Virgin Mobile and Gomo customers’ information leaked in Optus data hack

Two more Australian telcos owned by Optus have warned customers their data could have been exposed in the recent security breach.

Current and former Virgin Mobile and Gomo customers’ personal information was leaked last week alongside 10million Optus customers in Australia biggest ever cyber attack.

Optus reported people’s names, addresses, emails and dates of birth were exposed along with 2.8 million passport, licence and Medicare numbers.

The data leak was initially thought to only affect direct Optus customers but recent emails seen by Guardian Australia show the company’s subsidiaries are also at risk.

The network also sells mobile network services to Amaysim, Dodo, Circles.Life and iiNet.

Optus announced it will compensate customers needing a licence replacement but has so far ignored calls from the federal government to replace passports. 

Daily Mail Australia has contacted Optus for comment.

Optus also sells its mobile network services to Amaysim, Dodo, Circles.Life and iiNet

Optus fully bought the final share of Virgin Mobile Australia, giving it full ownership, in 2006.

Gomo, operated by Optus, was launched in 2020 and has customers in Singapore, the Philippines, Indonesia and Thailand.  

The Office of the Australian Information Commissioner announced it is probing Optus’ compliance with data breach requirements.

‘All organisations need to assess the risk a data breach poses to compromising their own customers’ data and ensure additional safeguards are in place,’ Commissioner Angelene Falk said on Thursday.

The commissioner also raised concerns companies are holding on to personal data – like driver’s licence, passport and Medicare details – they don’t need to.

‘They must take reasonable steps to destroy or de-identify the personal information they hold,’ she said.

‘Collecting and storing unnecessary information breaches privacy and creates risk.’

The Optus scandal had also highlighted the need to ‘shift the dial’ and make organisations ultimately responsible for protecting their clients.

Federal Financial Services Minister Stephen Jones stressed Optus had a responsibility to the almost 40 per cent of Australians affected by the breach.

The government earlier this week expressed its shock that Medicare details were part of the theft, although card holders are being told their health details can’t be accessed with their client number.

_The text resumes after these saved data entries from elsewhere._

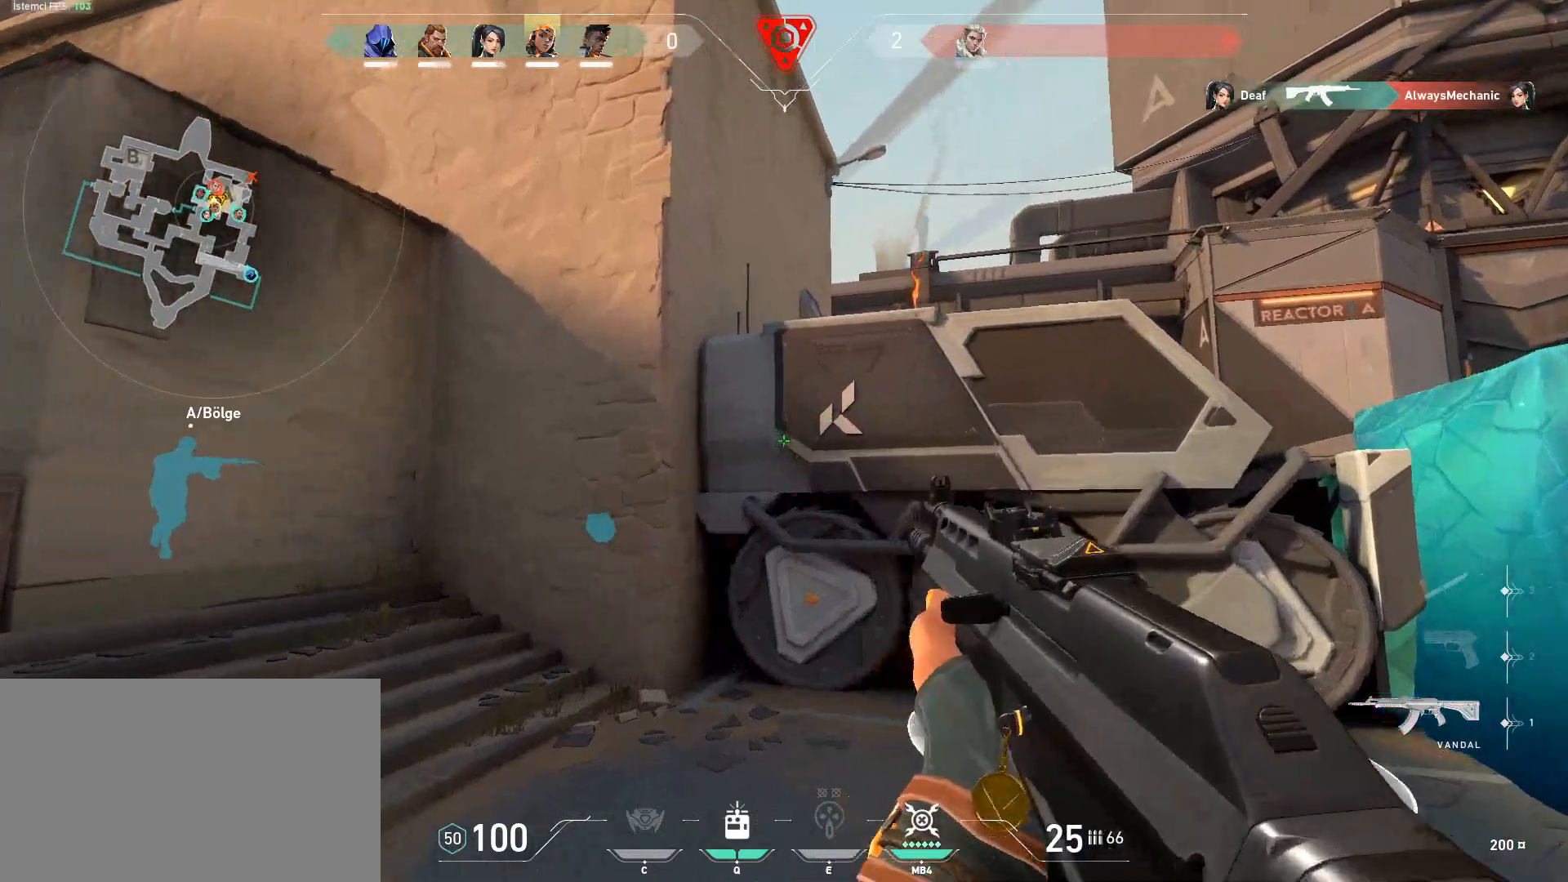
{"keys": ["d"], "mouse": [], "events": [[150, "a", "down"], [184, "a", "up"], [334, "d", "down"], [467, "w", "up"]]}
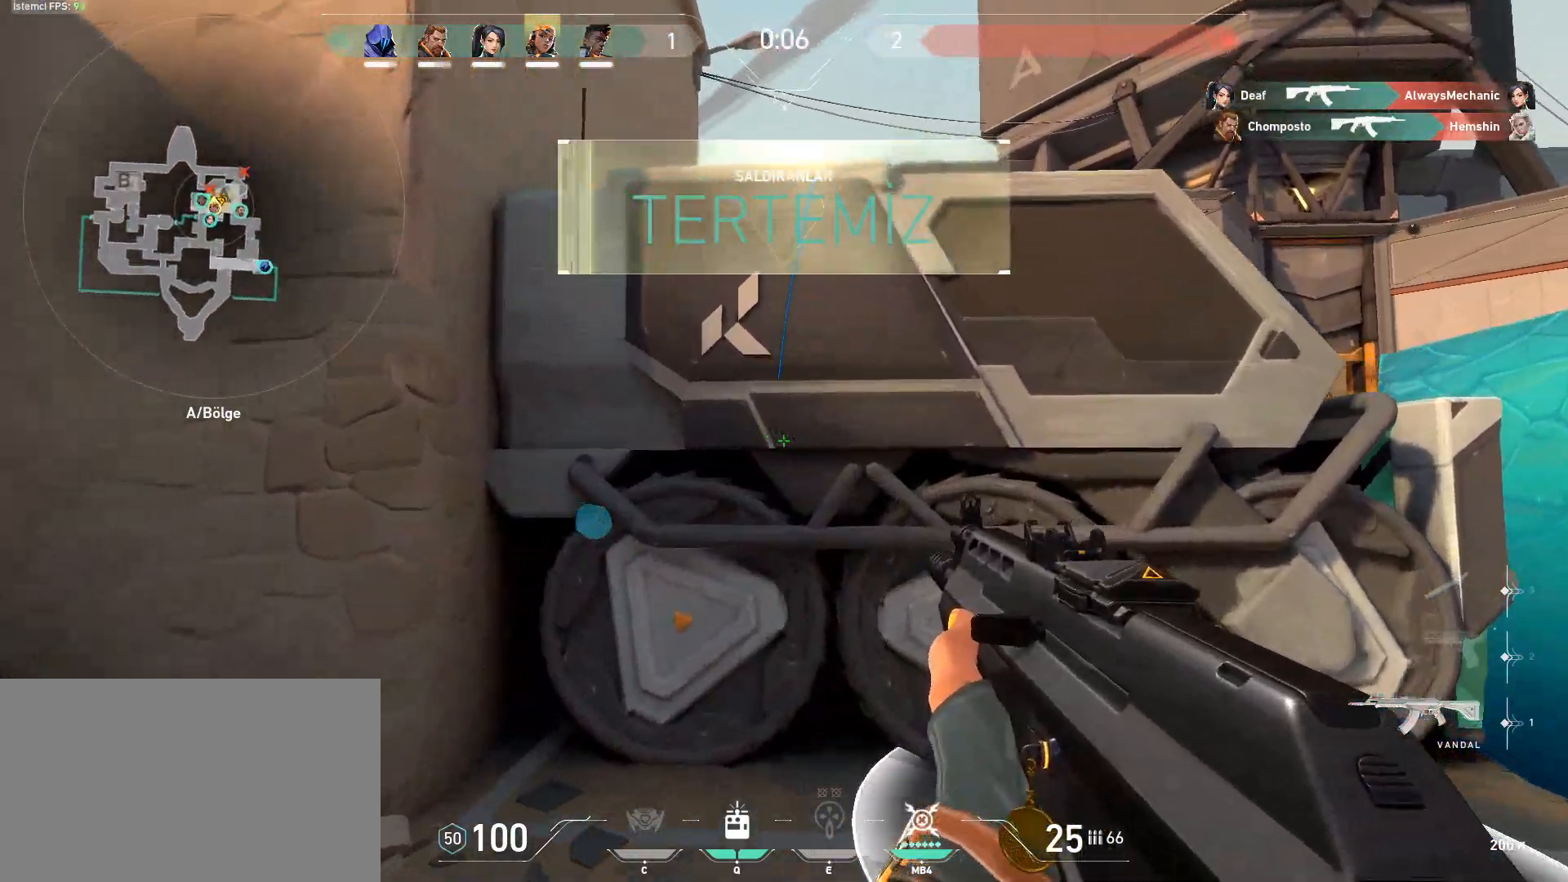
{"keys": ["a", "w"], "mouse": [], "events": [[200, "d", "up"], [250, "w", "down"], [300, "a", "down"]]}
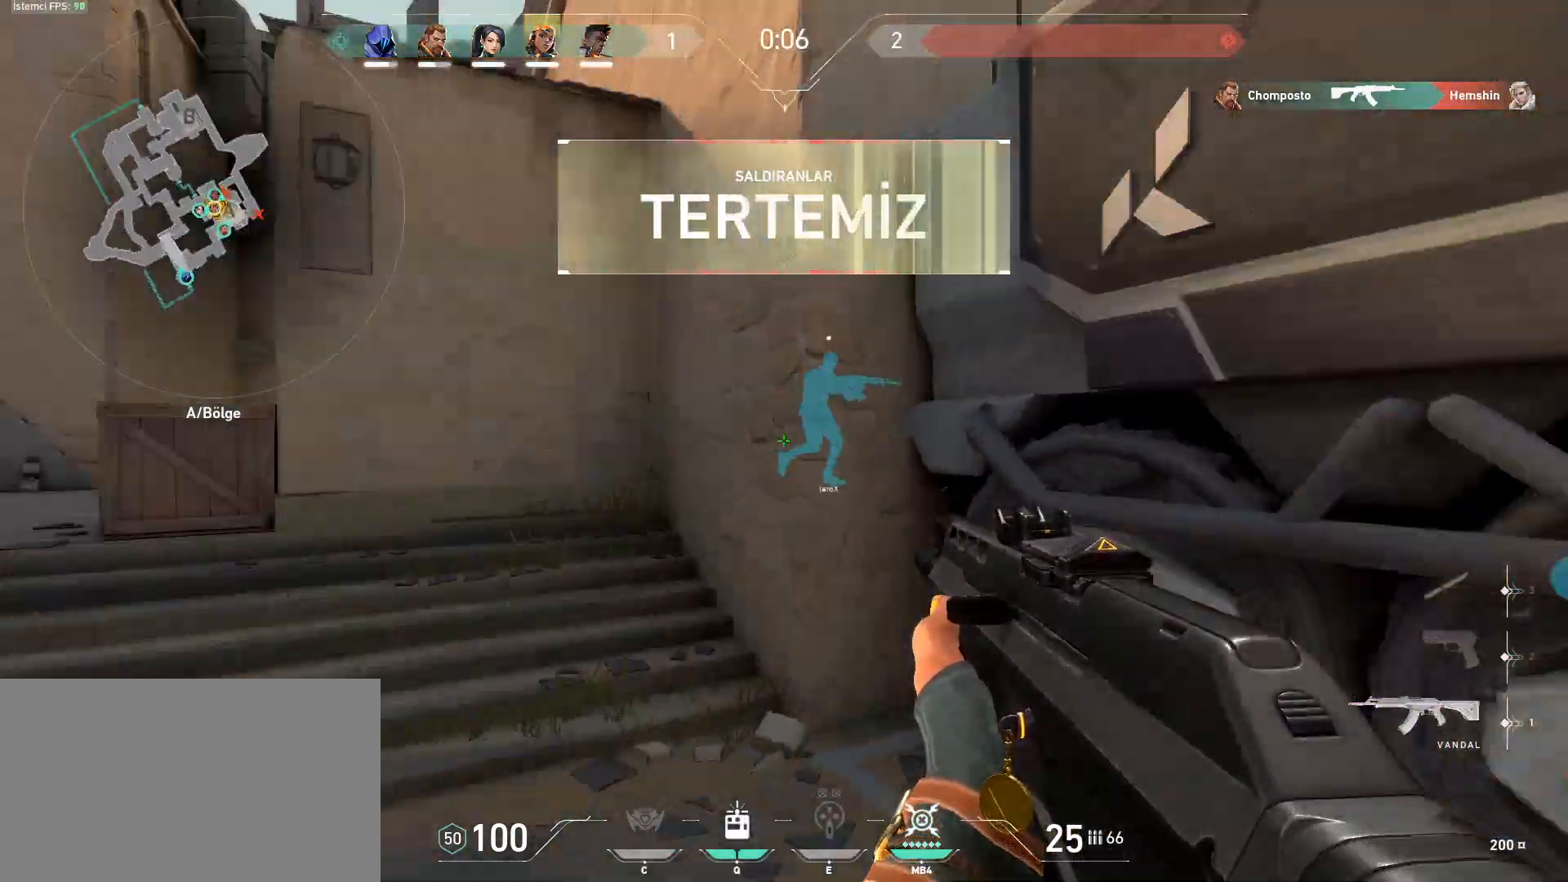
{"keys": ["w"], "mouse": [], "events": [[84, "3", "down"], [134, "3", "up"], [217, "3", "down"], [267, "3", "up"], [367, "a", "up"]]}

The data breach has prompted nearly all states and territories to allow affected residents to apply for new driver’s licence numbers for free, with any costs expected to be ultimately paid for by the telco.

Prime Minister Anthony Albanese has demanded Optus pay the cost of replacement passports, saying the hack was the telco’s fault.

‘Companies need to be held to account here, and that is something my government is determined to do,’ he said on Thursday.

Foreign Minister Penny Wong wrote to Optus chief executive Kelly Bayer Rosmarin on Wednesday, saying there was ‘no justification’ for taxpayers to foot the passport bill. Optus has yet to respond.

Meanwhile, reforms to Australia’s privacy and data laws will be rushed through in the wake of the crisis.

Legislative changes could be introduced to parliament by the end of the year, Attorney-General Mark Dreyfus said on Thursday.

‘It is certainly not just simply about increasing penalties, although that will be part of the reforms we are going to look at,’ he said.

‘We need to make sure that companies who are keeping Australians’ data pay absolute attention to keeping that data safe.’

Mr Dreyfus said he saw no reason why telcos needed to keep data used to validate identification, such as a driver’s licence or passport, for a decade.

But the federal opposition has criticised the government for not implementing reforms to online privacy recommended in a previous coalition government review.

‘It should not have taken the cyber attack on Optus to wake up this government,’ opposition communications spokeswoman Sarah Henderson said.